[Dataset items]
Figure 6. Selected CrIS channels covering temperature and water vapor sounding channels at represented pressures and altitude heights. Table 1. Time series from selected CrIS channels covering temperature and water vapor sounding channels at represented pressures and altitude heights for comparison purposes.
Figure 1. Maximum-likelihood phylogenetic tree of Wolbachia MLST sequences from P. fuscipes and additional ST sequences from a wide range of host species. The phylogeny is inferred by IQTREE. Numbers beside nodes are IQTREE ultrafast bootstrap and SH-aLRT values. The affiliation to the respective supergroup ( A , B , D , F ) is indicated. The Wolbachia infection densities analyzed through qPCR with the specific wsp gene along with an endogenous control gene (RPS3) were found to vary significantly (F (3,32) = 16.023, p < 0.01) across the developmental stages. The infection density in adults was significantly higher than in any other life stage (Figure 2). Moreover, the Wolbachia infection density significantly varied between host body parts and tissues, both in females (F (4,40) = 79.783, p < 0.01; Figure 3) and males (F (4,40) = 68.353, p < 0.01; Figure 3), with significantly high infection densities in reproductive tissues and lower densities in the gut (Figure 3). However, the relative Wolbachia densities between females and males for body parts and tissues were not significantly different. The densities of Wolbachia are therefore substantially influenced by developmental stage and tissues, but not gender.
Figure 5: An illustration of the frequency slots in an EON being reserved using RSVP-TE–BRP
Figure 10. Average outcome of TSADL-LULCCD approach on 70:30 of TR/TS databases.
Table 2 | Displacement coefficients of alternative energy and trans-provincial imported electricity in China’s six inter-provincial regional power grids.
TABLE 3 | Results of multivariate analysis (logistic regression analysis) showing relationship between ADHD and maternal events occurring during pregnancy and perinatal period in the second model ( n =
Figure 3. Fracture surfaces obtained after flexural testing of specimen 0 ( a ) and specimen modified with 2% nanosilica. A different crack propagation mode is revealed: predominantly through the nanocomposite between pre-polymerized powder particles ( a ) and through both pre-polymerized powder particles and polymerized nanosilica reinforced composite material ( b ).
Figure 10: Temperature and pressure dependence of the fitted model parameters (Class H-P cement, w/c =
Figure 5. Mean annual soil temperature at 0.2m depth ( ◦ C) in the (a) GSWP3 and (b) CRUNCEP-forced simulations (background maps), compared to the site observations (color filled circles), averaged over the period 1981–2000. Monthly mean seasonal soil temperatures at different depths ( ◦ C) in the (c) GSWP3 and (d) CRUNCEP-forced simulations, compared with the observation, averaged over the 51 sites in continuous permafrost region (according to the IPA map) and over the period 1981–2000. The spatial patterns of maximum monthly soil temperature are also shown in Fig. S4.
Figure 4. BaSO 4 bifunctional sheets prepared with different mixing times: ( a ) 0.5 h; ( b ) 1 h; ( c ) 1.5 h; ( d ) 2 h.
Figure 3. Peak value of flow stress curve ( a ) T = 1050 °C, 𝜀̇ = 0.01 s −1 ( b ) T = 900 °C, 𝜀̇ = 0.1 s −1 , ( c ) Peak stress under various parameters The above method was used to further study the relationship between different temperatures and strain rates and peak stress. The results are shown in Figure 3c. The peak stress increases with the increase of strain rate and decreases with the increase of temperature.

## [What is expected]
Nothing in the records may be left out; reproduce them exactly.

## [Your response]
Figure 6. Selected CrIS channels covering temperature and water vapor sounding channels at represented pressures and altitude heights. Table 1. Time series from selected CrIS channels covering temperature and water vapor sounding channels at represented pressures and altitude heights for comparison purposes.
Figure 1. Maximum-likelihood phylogenetic tree of Wolbachia MLST sequences from P. fuscipes and additional ST sequences from a wide range of host species. The phylogeny is inferred by IQTREE. Numbers beside nodes are IQTREE ultrafast bootstrap and SH-aLRT values. The affiliation to the respective supergroup ( A , B , D , F ) is indicated. The Wolbachia infection densities analyzed through qPCR with the specific wsp gene along with an endogenous control gene (RPS3) were found to vary significantly (F (3,32) = 16.023, p < 0.01) across the developmental stages. The infection density in adults was significantly higher than in any other life stage (Figure 2). Moreover, the Wolbachia infection density significantly varied between host body parts and tissues, both in females (F (4,40) = 79.783, p < 0.01; Figure 3) and males (F (4,40) = 68.353, p < 0.01; Figure 3), with significantly high infection densities in reproductive tissues and lower densities in the gut (Figure 3). However, the relative Wolbachia densities between females and males for body parts and tissues were not significantly different. The densities of Wolbachia are therefore substantially influenced by developmental stage and tissues, but not gender.
Figure 5: An illustration of the frequency slots in an EON being reserved using RSVP-TE–BRP
Figure 10. Average outcome of TSADL-LULCCD approach on 70:30 of TR/TS databases.
Table 2 | Displacement coefficients of alternative energy and trans-provincial imported electricity in China’s six inter-provincial regional power grids.
TABLE 3 | Results of multivariate analysis (logistic regression analysis) showing relationship between ADHD and maternal events occurring during pregnancy and perinatal period in the second model ( n =
Figure 3. Fracture surfaces obtained after flexural testing of specimen 0 ( a ) and specimen modified with 2% nanosilica. A different crack propagation mode is revealed: predominantly through the nanocomposite between pre-polymerized powder particles ( a ) and through both pre-polymerized powder particles and polymerized nanosilica reinforced composite material ( b ).
Figure 10: Temperature and pressure dependence of the fitted model parameters (Class H-P cement, w/c =
Figure 5. Mean annual soil temperature at 0.2m depth ( ◦ C) in the (a) GSWP3 and (b) CRUNCEP-forced simulations (background maps), compared to the site observations (color filled circles), averaged over the period 1981–2000. Monthly mean seasonal soil temperatures at different depths ( ◦ C) in the (c) GSWP3 and (d) CRUNCEP-forced simulations, compared with the observation, averaged over the 51 sites in continuous permafrost region (according to the IPA map) and over the period 1981–2000. The spatial patterns of maximum monthly soil temperature are also shown in Fig. S4.
Figure 4. BaSO 4 bifunctional sheets prepared with different mixing times: ( a ) 0.5 h; ( b ) 1 h; ( c ) 1.5 h; ( d ) 2 h.
Figure 3. Peak value of flow stress curve ( a ) T = 1050 °C, 𝜀̇ = 0.01 s −1 ( b ) T = 900 °C, 𝜀̇ = 0.1 s −1 , ( c ) Peak stress under various parameters The above method was used to further study the relationship between different temperatures and strain rates and peak stress. The results are shown in Figure 3c. The peak stress increases with the increase of strain rate and decreases with the increase of temperature.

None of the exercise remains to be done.